— What you will do —
Copy out every line of the entries below without changing a thing.

— Input material —
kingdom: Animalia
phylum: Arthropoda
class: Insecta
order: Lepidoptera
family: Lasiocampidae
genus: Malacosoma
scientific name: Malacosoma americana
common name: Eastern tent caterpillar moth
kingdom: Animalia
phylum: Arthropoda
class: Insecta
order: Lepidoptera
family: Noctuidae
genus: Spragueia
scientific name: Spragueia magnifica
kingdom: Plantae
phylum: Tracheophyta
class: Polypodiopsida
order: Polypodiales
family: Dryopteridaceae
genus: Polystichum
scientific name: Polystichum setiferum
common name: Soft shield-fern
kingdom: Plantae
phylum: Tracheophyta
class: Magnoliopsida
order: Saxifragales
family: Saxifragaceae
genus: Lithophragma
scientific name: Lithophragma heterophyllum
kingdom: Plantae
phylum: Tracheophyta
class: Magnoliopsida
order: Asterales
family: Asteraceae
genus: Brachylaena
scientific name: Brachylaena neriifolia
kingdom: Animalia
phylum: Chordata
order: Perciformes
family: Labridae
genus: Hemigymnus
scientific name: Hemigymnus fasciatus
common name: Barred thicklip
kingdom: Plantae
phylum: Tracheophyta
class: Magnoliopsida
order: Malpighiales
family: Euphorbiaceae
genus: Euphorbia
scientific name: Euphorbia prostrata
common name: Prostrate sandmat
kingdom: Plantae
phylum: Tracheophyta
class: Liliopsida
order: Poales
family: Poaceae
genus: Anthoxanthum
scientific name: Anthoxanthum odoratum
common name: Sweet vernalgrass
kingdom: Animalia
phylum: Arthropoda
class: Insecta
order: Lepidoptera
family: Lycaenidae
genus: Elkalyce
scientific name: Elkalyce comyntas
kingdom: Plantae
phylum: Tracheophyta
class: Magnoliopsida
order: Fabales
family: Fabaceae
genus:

— Result below —
kingdom: Animalia
phylum: Arthropoda
class: Insecta
order: Lepidoptera
family: Lasiocampidae
genus: Malacosoma
scientific name: Malacosoma americana
common name: Eastern tent caterpillar moth
kingdom: Animalia
phylum: Arthropoda
class: Insecta
order: Lepidoptera
family: Noctuidae
genus: Spragueia
scientific name: Spragueia magnifica
kingdom: Plantae
phylum: Tracheophyta
class: Polypodiopsida
order: Polypodiales
family: Dryopteridaceae
genus: Polystichum
scientific name: Polystichum setiferum
common name: Soft shield-fern
kingdom: Plantae
phylum: Tracheophyta
class: Magnoliopsida
order: Saxifragales
family: Saxifragaceae
genus: Lithophragma
scientific name: Lithophragma heterophyllum
kingdom: Plantae
phylum: Tracheophyta
class: Magnoliopsida
order: Asterales
family: Asteraceae
genus: Brachylaena
scientific name: Brachylaena neriifolia
kingdom: Animalia
phylum: Chordata
order: Perciformes
family: Labridae
genus: Hemigymnus
scientific name: Hemigymnus fasciatus
common name: Barred thicklip
kingdom: Plantae
phylum: Tracheophyta
class: Magnoliopsida
order: Malpighiales
family: Euphorbiaceae
genus: Euphorbia
scientific name: Euphorbia prostrata
common name: Prostrate sandmat
kingdom: Plantae
phylum: Tracheophyta
class: Liliopsida
order: Poales
family: Poaceae
genus: Anthoxanthum
scientific name: Anthoxanthum odoratum
common name: Sweet vernalgrass
kingdom: Animalia
phylum: Arthropoda
class: Insecta
order: Lepidoptera
family: Lycaenidae
genus: Elkalyce
scientific name: Elkalyce comyntas
kingdom: Plantae
phylum: Tracheophyta
class: Magnoliopsida
order: Fabales
family: Fabaceae
genus:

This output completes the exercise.